• TASK TO CARRY OUT: Repeat the entries exactly as they stand.

········

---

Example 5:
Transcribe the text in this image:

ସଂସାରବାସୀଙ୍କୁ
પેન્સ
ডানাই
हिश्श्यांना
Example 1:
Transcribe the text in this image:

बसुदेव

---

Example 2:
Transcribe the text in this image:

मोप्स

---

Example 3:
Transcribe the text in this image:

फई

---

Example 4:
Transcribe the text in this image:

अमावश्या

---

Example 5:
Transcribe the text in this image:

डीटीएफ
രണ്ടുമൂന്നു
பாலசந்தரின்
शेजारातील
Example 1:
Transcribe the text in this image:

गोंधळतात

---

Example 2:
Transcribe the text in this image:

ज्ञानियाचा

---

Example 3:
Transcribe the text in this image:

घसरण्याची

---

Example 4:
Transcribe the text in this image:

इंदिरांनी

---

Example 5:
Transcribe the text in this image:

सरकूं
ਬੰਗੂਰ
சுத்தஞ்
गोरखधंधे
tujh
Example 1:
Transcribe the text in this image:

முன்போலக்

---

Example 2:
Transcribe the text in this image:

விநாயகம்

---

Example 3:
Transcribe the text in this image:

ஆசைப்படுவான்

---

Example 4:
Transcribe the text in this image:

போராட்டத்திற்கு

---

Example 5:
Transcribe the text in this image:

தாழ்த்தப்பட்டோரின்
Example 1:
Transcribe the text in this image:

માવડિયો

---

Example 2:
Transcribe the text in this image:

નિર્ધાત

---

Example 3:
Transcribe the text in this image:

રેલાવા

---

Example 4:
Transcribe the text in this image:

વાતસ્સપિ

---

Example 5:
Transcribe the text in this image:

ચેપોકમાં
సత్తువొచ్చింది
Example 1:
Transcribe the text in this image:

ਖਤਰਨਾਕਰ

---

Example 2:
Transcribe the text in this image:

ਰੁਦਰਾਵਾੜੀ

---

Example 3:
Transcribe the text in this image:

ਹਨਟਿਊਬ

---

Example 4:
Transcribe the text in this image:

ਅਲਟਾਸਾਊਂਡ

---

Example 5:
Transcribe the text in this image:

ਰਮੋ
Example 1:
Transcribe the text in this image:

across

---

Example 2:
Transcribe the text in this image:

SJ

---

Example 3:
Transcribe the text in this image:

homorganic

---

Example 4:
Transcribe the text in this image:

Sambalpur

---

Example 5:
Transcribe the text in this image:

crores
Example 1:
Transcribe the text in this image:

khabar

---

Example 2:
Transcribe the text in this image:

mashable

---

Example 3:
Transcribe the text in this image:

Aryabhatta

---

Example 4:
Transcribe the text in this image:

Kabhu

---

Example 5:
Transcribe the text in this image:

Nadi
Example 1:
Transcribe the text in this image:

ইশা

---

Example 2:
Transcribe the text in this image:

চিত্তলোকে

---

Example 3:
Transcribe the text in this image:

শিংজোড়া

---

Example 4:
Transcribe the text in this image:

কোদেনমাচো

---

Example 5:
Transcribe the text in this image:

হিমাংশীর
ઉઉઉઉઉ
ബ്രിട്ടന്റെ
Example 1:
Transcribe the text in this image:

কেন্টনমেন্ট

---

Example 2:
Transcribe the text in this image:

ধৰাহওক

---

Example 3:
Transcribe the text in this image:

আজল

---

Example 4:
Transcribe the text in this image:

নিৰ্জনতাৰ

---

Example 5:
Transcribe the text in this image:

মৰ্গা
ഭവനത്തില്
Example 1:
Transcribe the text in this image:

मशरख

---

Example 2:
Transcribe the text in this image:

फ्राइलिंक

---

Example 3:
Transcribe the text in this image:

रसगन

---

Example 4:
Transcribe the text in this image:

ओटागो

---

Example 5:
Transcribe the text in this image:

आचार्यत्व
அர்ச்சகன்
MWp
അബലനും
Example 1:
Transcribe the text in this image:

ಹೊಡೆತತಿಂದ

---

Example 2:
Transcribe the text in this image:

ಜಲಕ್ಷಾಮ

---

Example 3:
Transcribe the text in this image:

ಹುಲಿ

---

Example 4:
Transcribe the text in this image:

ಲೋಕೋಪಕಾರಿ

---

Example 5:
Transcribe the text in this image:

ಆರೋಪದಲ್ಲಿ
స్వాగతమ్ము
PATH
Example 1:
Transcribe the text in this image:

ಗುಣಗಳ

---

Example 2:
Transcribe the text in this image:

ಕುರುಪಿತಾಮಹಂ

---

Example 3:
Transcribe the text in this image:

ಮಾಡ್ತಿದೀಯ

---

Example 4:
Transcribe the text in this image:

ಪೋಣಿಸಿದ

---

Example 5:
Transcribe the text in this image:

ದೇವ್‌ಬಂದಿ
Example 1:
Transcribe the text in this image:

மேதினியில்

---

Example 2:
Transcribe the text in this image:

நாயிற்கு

········

• REPLY TO THE TASK:
---

Example 5:
Transcribe the text in this image:

ସଂସାରବାସୀଙ୍କୁ
પેન્સ
ডানাই
हिश्श्यांना
Example 1:
Transcribe the text in this image:

बसुदेव

---

Example 2:
Transcribe the text in this image:

मोप्स

---

Example 3:
Transcribe the text in this image:

फई

---

Example 4:
Transcribe the text in this image:

अमावश्या

---

Example 5:
Transcribe the text in this image:

डीटीएफ
രണ്ടുമൂന്നു
பாலசந்தரின்
शेजारातील
Example 1:
Transcribe the text in this image:

गोंधळतात

---

Example 2:
Transcribe the text in this image:

ज्ञानियाचा

---

Example 3:
Transcribe the text in this image:

घसरण्याची

---

Example 4:
Transcribe the text in this image:

इंदिरांनी

---

Example 5:
Transcribe the text in this image:

सरकूं
ਬੰਗੂਰ
சுத்தஞ்
गोरखधंधे
tujh
Example 1:
Transcribe the text in this image:

முன்போலக்

---

Example 2:
Transcribe the text in this image:

விநாயகம்

---

Example 3:
Transcribe the text in this image:

ஆசைப்படுவான்

---

Example 4:
Transcribe the text in this image:

போராட்டத்திற்கு

---

Example 5:
Transcribe the text in this image:

தாழ்த்தப்பட்டோரின்
Example 1:
Transcribe the text in this image:

માવડિયો

---

Example 2:
Transcribe the text in this image:

નિર્ધાત

---

Example 3:
Transcribe the text in this image:

રેલાવા

---

Example 4:
Transcribe the text in this image:

વાતસ્સપિ

---

Example 5:
Transcribe the text in this image:

ચેપોકમાં
సత్తువొచ్చింది
Example 1:
Transcribe the text in this image:

ਖਤਰਨਾਕਰ

---

Example 2:
Transcribe the text in this image:

ਰੁਦਰਾਵਾੜੀ

---

Example 3:
Transcribe the text in this image:

ਹਨਟਿਊਬ

---

Example 4:
Transcribe the text in this image:

ਅਲਟਾਸਾਊਂਡ

---

Example 5:
Transcribe the text in this image:

ਰਮੋ
Example 1:
Transcribe the text in this image:

across

---

Example 2:
Transcribe the text in this image:

SJ

---

Example 3:
Transcribe the text in this image:

homorganic

---

Example 4:
Transcribe the text in this image:

Sambalpur

---

Example 5:
Transcribe the text in this image:

crores
Example 1:
Transcribe the text in this image:

khabar

---

Example 2:
Transcribe the text in this image:

mashable

---

Example 3:
Transcribe the text in this image:

Aryabhatta

---

Example 4:
Transcribe the text in this image:

Kabhu

---

Example 5:
Transcribe the text in this image:

Nadi
Example 1:
Transcribe the text in this image:

ইশা

---

Example 2:
Transcribe the text in this image:

চিত্তলোকে

---

Example 3:
Transcribe the text in this image:

শিংজোড়া

---

Example 4:
Transcribe the text in this image:

কোদেনমাচো

---

Example 5:
Transcribe the text in this image:

হিমাংশীর
ઉઉઉઉઉ
ബ്രിട്ടന്റെ
Example 1:
Transcribe the text in this image:

কেন্টনমেন্ট

---

Example 2:
Transcribe the text in this image:

ধৰাহওক

---

Example 3:
Transcribe the text in this image:

আজল

---

Example 4:
Transcribe the text in this image:

নিৰ্জনতাৰ

---

Example 5:
Transcribe the text in this image:

মৰ্গা
ഭവനത്തില്
Example 1:
Transcribe the text in this image:

मशरख

---

Example 2:
Transcribe the text in this image:

फ्राइलिंक

---

Example 3:
Transcribe the text in this image:

रसगन

---

Example 4:
Transcribe the text in this image:

ओटागो

---

Example 5:
Transcribe the text in this image:

आचार्यत्व
அர்ச்சகன்
MWp
അബലനും
Example 1:
Transcribe the text in this image:

ಹೊಡೆತತಿಂದ

---

Example 2:
Transcribe the text in this image:

ಜಲಕ್ಷಾಮ

---

Example 3:
Transcribe the text in this image:

ಹುಲಿ

---

Example 4:
Transcribe the text in this image:

ಲೋಕೋಪಕಾರಿ

---

Example 5:
Transcribe the text in this image:

ಆರೋಪದಲ್ಲಿ
స్వాగతమ్ము
PATH
Example 1:
Transcribe the text in this image:

ಗುಣಗಳ

---

Example 2:
Transcribe the text in this image:

ಕುರುಪಿತಾಮಹಂ

---

Example 3:
Transcribe the text in this image:

ಮಾಡ್ತಿದೀಯ

---

Example 4:
Transcribe the text in this image:

ಪೋಣಿಸಿದ

---

Example 5:
Transcribe the text in this image:

ದೇವ್‌ಬಂದಿ
Example 1:
Transcribe the text in this image:

மேதினியில்

---

Example 2:
Transcribe the text in this image:

நாயிற்கு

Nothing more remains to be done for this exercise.